My view is that there is actually no need to limit the scope of philosophical belief in this way. In the media fuss over Mr Nicholson's case, many lost sight of the fact that it is one thing to show that you have a philosophy, but quite another to show that you have been discriminated against because of it. An important factor in any case of this sort is the divide that the courts have been prepared to acknowledge between a belief in something and the consequences that the belief has in terms of someone's behaviour. Direct discrimination will be established only if the less favourable treatment complained about is on the grounds of the belief rather than because of something that the employee has done or refused to do. If the employer is concerned about the employee's behaviour, that will be a matter of indirect discrimination, even if the behaviour at issue is the direct result of the employee's beliefs. This point is not without controversy, but it is now very well established in case law and is the basis for the decisions in Azmi v Kirklees Metropolitan Borough Council [2007] IRLR 484 EAT (a teaching assistant wearing a veil in class), Ladele v London Borough of Islington [2009] EWCA Civ 1357 CA (a registrar refusing to conduct civil partnerships), McFarlane v Relate Avon Ltd EAT/0106/09 (an employee who refused to counsel same-sex couples) and Chondol v Liverpool City Council EAT/0298/08 (an employee who gave a Bible to a service user).

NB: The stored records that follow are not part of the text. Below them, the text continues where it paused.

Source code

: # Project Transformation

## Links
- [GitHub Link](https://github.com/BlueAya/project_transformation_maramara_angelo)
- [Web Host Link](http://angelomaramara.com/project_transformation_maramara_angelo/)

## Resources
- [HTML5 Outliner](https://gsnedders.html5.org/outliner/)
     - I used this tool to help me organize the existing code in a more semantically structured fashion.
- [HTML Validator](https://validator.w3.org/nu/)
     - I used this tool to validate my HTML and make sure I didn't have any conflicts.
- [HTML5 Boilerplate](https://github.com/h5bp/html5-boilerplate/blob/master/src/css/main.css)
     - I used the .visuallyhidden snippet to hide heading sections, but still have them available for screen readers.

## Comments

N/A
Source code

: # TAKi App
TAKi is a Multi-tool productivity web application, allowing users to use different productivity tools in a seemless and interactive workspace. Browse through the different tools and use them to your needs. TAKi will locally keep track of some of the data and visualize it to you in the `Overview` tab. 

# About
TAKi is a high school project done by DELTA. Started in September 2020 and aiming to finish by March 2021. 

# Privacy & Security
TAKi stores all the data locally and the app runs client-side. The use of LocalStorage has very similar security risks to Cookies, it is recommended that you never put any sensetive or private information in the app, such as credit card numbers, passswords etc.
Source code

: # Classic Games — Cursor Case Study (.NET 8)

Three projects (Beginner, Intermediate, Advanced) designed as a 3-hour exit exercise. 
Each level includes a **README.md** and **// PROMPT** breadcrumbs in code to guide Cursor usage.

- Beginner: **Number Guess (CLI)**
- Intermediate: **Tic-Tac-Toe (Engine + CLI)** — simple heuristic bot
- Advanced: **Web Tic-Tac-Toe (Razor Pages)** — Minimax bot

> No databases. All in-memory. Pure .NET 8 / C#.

Because treatment based on an employee's behaviour is a matter of indirect discrimination, the employer can argue that the treatment is justified if it is a proportionate means of achieving a legitimate aim. This test is by no means a straightforward one but it is at least one with which employment tribunals are well suited to dealing. It appears from the case law so far that an employer is entitled to require behaviour that is consistent with its overall ethos of equality, or that is necessary to ensure that the work is done effectively.

We should not panic then at the idea of the tribunals taking a wide view of what constitutes a philosophy. If an employee has a philosophical commitment to racism, for example, there should be no problem in accepting that as a philosophy covered by the Regulations. The employer will still be entitled to require the employee to behave in a way that does not involve any discrimination or harassment against colleagues or customers. If the employee cannot persuade the employer that he or she will be able to manage this, the employer is likely to be justified in dismissing the individual (see McFarlane v Relate Avon Ltd EAT/0106/09). If the individual's behaviour outside work impinges on the workplace, that may also give grounds for justified indirect discrimination. And an employer with a particularly strong ethos based on equality would be able to argue that it is a genuine occupational requirement for employees to share that ethos. All of these issues can be dealt with sensibly and pragmatically by tribunals, without having to put an entire philosophy on trial.

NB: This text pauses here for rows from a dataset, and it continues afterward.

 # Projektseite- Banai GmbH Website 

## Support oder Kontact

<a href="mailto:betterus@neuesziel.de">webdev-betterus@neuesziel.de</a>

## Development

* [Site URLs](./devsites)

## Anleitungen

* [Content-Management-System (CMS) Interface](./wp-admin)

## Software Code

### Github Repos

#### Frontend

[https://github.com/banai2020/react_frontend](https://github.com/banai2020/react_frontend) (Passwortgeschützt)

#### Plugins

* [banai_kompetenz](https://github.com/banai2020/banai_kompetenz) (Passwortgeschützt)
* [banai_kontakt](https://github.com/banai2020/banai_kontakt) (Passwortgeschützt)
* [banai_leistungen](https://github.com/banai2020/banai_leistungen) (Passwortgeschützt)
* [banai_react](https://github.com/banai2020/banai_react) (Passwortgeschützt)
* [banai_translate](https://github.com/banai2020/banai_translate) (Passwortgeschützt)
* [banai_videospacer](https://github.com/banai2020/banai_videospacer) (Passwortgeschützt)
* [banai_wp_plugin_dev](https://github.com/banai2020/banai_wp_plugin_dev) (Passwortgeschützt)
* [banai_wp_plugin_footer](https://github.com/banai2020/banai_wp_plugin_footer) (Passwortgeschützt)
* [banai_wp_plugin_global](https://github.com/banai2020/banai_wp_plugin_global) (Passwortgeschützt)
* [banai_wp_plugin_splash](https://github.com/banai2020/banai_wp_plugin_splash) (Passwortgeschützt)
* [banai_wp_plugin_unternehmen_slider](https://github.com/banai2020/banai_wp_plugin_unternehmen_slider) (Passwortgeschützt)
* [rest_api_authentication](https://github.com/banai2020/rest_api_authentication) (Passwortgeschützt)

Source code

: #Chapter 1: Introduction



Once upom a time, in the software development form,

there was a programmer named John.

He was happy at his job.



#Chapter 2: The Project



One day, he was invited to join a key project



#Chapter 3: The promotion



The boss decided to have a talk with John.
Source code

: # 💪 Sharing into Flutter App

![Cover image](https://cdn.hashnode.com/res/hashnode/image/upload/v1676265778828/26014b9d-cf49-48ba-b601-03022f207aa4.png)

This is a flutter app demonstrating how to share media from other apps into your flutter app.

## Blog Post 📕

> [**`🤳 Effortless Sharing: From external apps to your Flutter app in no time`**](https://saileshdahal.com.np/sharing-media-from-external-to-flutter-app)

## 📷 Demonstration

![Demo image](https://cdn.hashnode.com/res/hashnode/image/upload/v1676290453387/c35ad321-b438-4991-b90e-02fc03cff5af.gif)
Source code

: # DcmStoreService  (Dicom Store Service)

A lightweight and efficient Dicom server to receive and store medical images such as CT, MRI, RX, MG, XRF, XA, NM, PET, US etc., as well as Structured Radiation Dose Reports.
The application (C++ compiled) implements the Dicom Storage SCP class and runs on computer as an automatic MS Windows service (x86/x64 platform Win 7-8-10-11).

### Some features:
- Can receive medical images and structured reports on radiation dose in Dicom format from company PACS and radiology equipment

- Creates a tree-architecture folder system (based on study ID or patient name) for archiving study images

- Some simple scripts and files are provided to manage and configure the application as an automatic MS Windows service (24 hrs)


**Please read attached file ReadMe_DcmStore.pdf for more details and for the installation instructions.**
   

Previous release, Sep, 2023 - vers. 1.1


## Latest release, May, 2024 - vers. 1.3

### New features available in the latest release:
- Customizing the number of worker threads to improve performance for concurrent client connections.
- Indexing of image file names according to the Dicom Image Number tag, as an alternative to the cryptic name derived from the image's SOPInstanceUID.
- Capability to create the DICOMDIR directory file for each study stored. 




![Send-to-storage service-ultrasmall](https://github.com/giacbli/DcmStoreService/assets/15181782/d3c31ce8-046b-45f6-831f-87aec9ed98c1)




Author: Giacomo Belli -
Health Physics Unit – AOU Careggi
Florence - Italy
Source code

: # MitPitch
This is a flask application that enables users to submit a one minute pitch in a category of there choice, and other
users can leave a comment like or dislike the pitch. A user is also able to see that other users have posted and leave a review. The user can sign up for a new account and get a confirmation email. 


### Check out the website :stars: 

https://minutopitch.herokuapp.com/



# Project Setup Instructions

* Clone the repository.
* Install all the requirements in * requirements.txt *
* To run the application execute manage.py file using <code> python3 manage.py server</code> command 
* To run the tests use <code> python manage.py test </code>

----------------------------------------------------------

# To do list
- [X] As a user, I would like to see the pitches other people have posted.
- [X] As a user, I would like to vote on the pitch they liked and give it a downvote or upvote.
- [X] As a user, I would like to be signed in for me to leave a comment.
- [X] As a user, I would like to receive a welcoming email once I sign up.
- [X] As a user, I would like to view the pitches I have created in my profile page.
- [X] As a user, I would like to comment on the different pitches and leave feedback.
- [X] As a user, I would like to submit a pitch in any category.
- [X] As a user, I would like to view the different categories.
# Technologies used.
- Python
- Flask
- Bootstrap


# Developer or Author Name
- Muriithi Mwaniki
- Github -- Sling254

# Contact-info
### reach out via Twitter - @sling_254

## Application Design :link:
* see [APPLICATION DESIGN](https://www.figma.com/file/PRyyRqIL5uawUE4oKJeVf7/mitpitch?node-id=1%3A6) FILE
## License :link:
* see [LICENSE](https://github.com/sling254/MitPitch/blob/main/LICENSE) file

Turning back to Mr Nicholson, it seems that his case will turn simply on why he was dismissed. If it was genuinely by reason of redundancy, that will not be discrimination. If it was simply because of his belief in climate change, that will be direct discrimination. If, however, he was dismissed because of the way in which he expressed his beliefs in the workplace, that will be indirect discrimination, and the issue of justification will then be considered. These are all matters that are well within the competence of the tribunals. They do not make for good headlines and controversial news stories, but they are the stuff of everyday employment law - and that is what tribunals should be concentrating on.